The Longing – best way of killing time

The Longing is deliberately slow and tedious, but you can’t stop playing.

The Longing feels like a troll. It’s a game that takes 400 real-world days to finish, and it moves at a pace that could only generously be described as glacial. The first word that ever appears on screen is “Wait!” Simple tasks, like walking up some stairs or opening a door, drag on forever. And yet, here I am, a month after I first started, and I can’t seem to stop playing.

The game puts you in the role of a “shade”, a small creature who lives in service to an ancient king. At the outset of The Longing, the king tells you he must go into a kind of hibernation and leaves you to, well, wait. The towering king sits on a giant throne, occasionally snoring, and you’re left alone in a dark, twisting, subterranean world. You have 400 days until he wakes up. What are you going to do?

The Longing is a game about killing time. There’s no explicit goal other than to wait, as the clock ticks down whether you’re playing or not. The game takes place in the crumbling remnants of a long-forgotten underground kingdom. You have a small room beside the king’s throne — one you can customize by hanging pictures, building a bed, or digging out an extra room — but the rest of the place is one giant maze.

Your main obstacle in exploring is the pace. The shade moves almost comically slow, shuffling along as if it’s not in any rush at all. There’s definitely no run button. Sometimes you’ll come across areas that are inaccessible for weeks. To make things even more challenging, there’s no map, so it’s easy to get lost or struggle to find your way back home.

Moving through The Longing becomes almost meditative. For the most part, nothing happens, but every so often you’ll come across something really cool, like an ancient library where you can raid all of the books, or a waterfall splashing onto crystals.

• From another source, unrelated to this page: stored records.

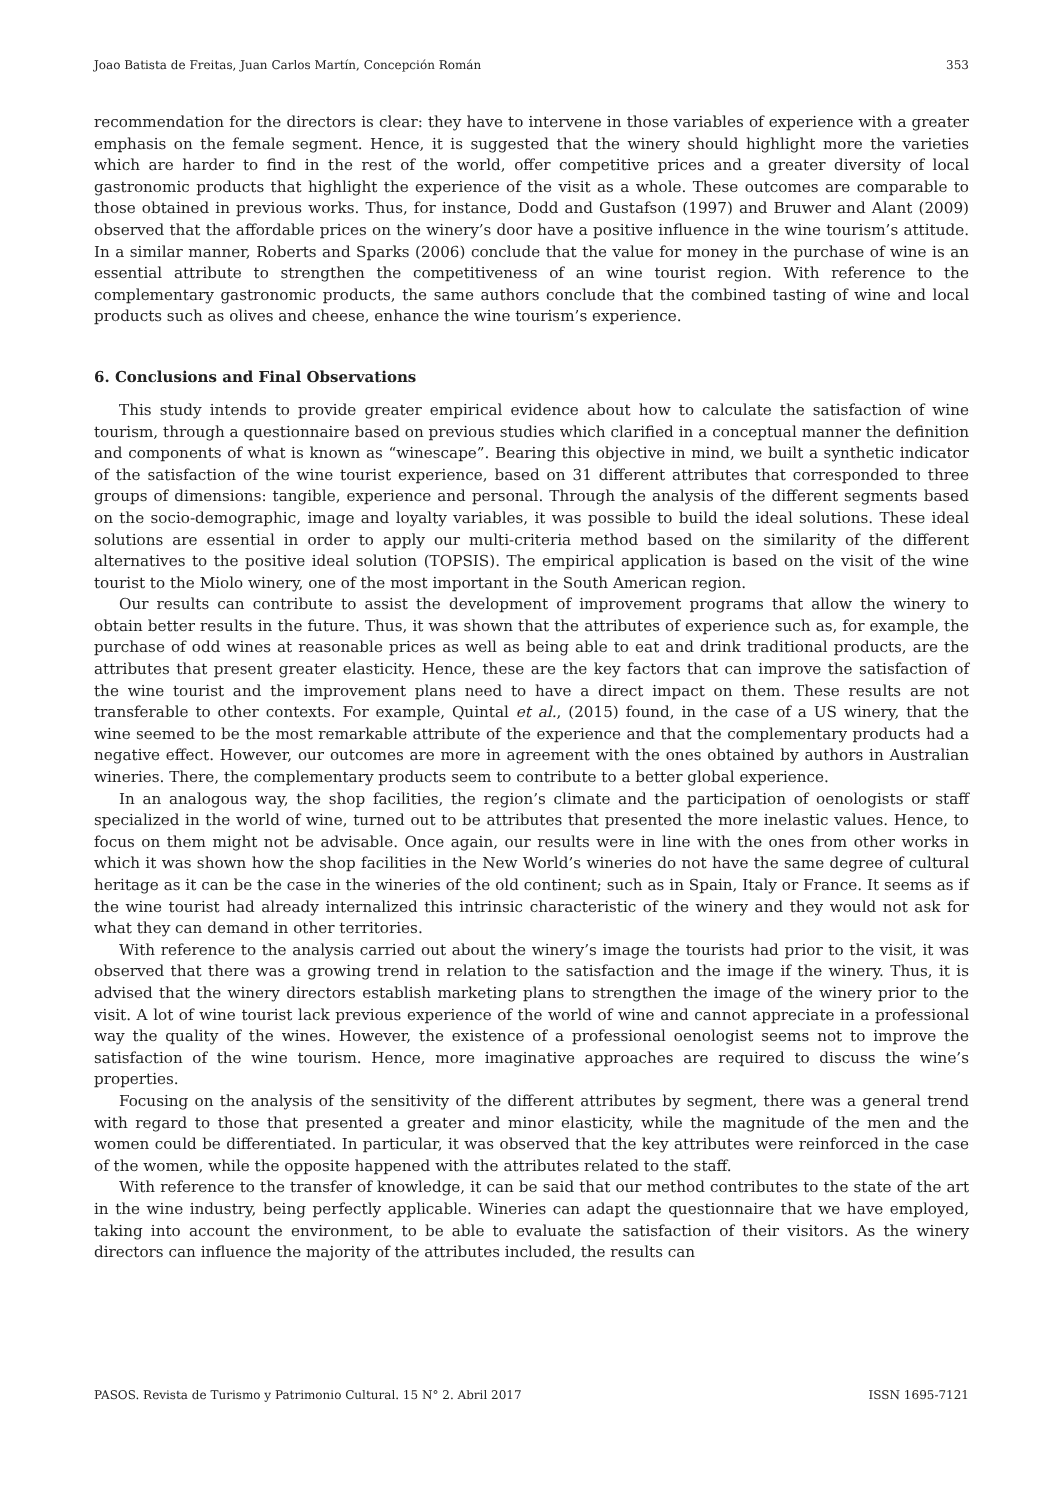Joao Batista de Freitas, Juan Carlos Martín, Concepción Román 353
recommendation for the directors is clear: they have to intervene in those variables of experience with a greater emphasis on the female segment. Hence, it is suggested that the winery should highlight more the varieties which are harder to find in the rest of the world, offer competitive prices and a greater diversity of local gastronomic products that highlight the experience of the visit as a whole. These outcomes are comparable to those obtained in previous works. Thus, for instance, Dodd and Gustafson (1997) and Bruwer and Alant (2009) observed that the affordable prices on the winery’s door have a positive influence in the wine tourism’s attitude. In a similar manner, Roberts and Sparks (2006) conclude that the value for money in the purchase of wine is an essential attribute to strengthen the competitiveness of an wine tourist region. With reference to the complementary gastronomic products, the same authors conclude that the combined tasting of wine and local products such as olives and cheese, enhance the wine tourism’s experience.
6. Conclusions and Final Observations
This study intends to provide greater empirical evidence about how to calculate the satisfaction of wine tourism, through a questionnaire based on previous studies which clarified in a conceptual manner the definition and components of what is known as “winescape”. Bearing this objective in mind, we built a synthetic indicator of the satisfaction of the wine tourist experience, based on 31 different attributes that corresponded to three groups of dimensions: tangible, experience and personal. Through the analysis of the different segments based on the socio-demographic, image and loyalty variables, it was possible to build the ideal solutions. These ideal solutions are essential in order to apply our multi-criteria method based on the similarity of the different alternatives to the positive ideal solution (TOPSIS). The empirical application is based on the visit of the wine tourist to the Miolo winery, one of the most important in the South American region.
Our results can contribute to assist the development of improvement programs that allow the winery to obtain better results in the future. Thus, it was shown that the attributes of experience such as, for example, the purchase of odd wines at reasonable prices as well as being able to eat and drink traditional products, are the attributes that present greater elasticity. Hence, these are the key factors that can improve the satisfaction of the wine tourist and the improvement plans need to have a direct impact on them. These results are not transferable to other contexts. For example, Quintal et al., (2015) found, in the case of a US winery, that the wine seemed to be the most remarkable attribute of the experience and that the complementary products had a negative effect. However, our outcomes are more in agreement with the ones obtained by authors in Australian wineries. There, the complementary products seem to contribute to a better global experience.
In an analogous way, the shop facilities, the region’s climate and the participation of oenologists or staff specialized in the world of wine, turned out to be attributes that presented the more inelastic values. Hence, to focus on them might not be advisable. Once again, our results were in line with the ones from other works in which it was shown how the shop facilities in the New World’s wineries do not have the same degree of cultural heritage as it can be the case in the wineries of the old continent; such as in Spain, Italy or France. It seems as if the wine tourist had already internalized this intrinsic characteristic of the winery and they would not ask for what they can demand in other territories.
With reference to the analysis carried out about the winery’s image the tourists had prior to the visit, it was observed that there was a growing trend in relation to the satisfaction and the image if the winery. Thus, it is advised that the winery directors establish marketing plans to strengthen the image of the winery prior to the visit. A lot of wine tourist lack previous experience of the world of wine and cannot appreciate in a professional way the quality of the wines. However, the existence of a professional oenologist seems not to improve the satisfaction of the wine tourism. Hence, more imaginative approaches are required to discuss the wine’s properties.
Focusing on the analysis of the sensitivity of the different attributes by segment, there was a general trend with regard to those that presented a greater and minor elasticity, while the magnitude of the men and the women could be differentiated. In particular, it was observed that the key attributes were reinforced in the case of the women, while the opposite happened with the attributes related to the staff.
With reference to the transfer of knowledge, it can be said that our method contributes to the state of the art in the wine industry, being perfectly applicable. Wineries can adapt the questionnaire that we have employed, taking into account the environment, to be able to evaluate the satisfaction of their visitors. As the winery directors can influence the majority of the attributes included, the results can
PASOS. Revista de Turismo y Patrimonio Cultural. 15 N° 2. Abril 2017 ISSN 1695-7121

As you explore, the shade will talk to itself in tweet-worthy missives like “this seems like a great place to be lonely” or “I have never understood life”.

In some ways, The Longing almost plays like an idle browser game, something you set in the background and return to when something interesting happens. Those games are often about watching numbers increase over time, but in The Longing, you simply get a quiet space for contemplation. Some aspects can be automated: you can ask the shade to go for a walk or head home without any player input.

Much of the time The Longing is boring, though that’s by design. It makes the moments of discovery all the more thrilling.